• Work instructions: Repeat the entries below exactly. Begin with the first line and end with the line that contains "Send data to Kafka topics.".

(Recorded data)

/---

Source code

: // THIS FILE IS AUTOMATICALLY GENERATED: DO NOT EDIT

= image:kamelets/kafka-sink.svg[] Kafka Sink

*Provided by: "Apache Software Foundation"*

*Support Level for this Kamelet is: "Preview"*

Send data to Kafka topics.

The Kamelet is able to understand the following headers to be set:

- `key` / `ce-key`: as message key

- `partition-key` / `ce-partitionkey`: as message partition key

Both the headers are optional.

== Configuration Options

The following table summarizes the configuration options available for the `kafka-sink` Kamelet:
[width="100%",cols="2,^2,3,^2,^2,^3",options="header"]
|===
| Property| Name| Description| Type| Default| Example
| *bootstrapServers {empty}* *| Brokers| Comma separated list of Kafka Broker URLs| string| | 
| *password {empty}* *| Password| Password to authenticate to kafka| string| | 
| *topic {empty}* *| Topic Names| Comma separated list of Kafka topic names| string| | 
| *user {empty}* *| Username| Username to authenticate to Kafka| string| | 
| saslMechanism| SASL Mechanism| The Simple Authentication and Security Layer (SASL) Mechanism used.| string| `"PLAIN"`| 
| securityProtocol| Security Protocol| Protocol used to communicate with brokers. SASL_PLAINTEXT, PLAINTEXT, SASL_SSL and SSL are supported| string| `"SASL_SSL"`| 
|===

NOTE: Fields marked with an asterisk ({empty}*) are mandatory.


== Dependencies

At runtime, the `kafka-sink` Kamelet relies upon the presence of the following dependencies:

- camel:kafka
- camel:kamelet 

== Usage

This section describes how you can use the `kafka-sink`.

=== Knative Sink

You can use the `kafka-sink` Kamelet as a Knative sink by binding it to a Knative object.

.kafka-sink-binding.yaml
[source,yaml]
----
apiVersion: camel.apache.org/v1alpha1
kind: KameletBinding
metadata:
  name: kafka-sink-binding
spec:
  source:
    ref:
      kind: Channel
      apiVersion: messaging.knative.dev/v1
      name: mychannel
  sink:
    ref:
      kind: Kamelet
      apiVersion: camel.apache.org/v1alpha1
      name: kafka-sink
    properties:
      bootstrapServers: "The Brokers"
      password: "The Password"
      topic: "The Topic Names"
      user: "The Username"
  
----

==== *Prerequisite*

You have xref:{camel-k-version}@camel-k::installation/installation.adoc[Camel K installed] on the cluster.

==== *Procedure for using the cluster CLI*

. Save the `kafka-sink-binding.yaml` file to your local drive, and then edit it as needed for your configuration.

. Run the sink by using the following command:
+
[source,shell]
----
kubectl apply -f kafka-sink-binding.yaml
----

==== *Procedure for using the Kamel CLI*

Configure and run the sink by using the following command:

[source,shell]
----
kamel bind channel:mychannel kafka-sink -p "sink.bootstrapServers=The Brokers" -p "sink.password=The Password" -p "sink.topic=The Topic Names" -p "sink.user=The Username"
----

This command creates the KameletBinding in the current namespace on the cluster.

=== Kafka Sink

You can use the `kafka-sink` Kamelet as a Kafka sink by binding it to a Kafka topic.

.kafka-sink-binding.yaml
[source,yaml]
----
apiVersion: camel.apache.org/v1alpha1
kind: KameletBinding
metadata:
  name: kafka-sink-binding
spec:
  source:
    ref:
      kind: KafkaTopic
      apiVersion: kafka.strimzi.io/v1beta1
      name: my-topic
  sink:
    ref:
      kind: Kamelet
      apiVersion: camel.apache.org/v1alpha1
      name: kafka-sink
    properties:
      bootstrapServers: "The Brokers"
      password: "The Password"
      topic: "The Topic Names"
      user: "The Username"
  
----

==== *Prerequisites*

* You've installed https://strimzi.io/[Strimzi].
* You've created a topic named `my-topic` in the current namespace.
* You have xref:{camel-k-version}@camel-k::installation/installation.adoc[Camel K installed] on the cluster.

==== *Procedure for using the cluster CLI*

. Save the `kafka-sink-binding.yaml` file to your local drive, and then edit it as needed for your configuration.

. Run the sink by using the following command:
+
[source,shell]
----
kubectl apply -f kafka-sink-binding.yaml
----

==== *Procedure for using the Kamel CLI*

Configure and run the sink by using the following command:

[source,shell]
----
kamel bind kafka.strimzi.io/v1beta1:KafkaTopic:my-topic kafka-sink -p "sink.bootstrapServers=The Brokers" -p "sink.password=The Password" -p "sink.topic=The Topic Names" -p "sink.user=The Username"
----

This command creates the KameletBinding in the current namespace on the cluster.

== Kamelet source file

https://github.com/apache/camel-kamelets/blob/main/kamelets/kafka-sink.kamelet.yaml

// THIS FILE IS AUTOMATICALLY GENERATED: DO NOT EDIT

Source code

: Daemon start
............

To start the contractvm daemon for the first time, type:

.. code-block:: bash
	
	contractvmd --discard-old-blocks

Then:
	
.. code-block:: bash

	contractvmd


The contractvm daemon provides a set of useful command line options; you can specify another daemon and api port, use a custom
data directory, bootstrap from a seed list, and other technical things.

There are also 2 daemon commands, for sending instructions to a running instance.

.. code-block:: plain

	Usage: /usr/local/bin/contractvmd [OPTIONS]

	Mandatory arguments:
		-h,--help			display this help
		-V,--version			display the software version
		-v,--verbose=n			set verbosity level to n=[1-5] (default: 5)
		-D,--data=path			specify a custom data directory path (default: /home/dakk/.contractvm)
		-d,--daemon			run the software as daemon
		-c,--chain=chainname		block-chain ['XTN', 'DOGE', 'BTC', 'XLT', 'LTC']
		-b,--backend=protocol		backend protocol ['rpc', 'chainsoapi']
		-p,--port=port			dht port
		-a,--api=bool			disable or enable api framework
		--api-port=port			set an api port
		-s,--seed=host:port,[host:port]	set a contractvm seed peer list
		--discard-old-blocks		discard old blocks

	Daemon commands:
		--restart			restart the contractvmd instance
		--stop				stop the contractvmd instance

\---

• Response:
Source code

: // THIS FILE IS AUTOMATICALLY GENERATED: DO NOT EDIT

= image:kamelets/kafka-sink.svg[] Kafka Sink

*Provided by: "Apache Software Foundation"*

*Support Level for this Kamelet is: "Preview"*

Send data to Kafka topics.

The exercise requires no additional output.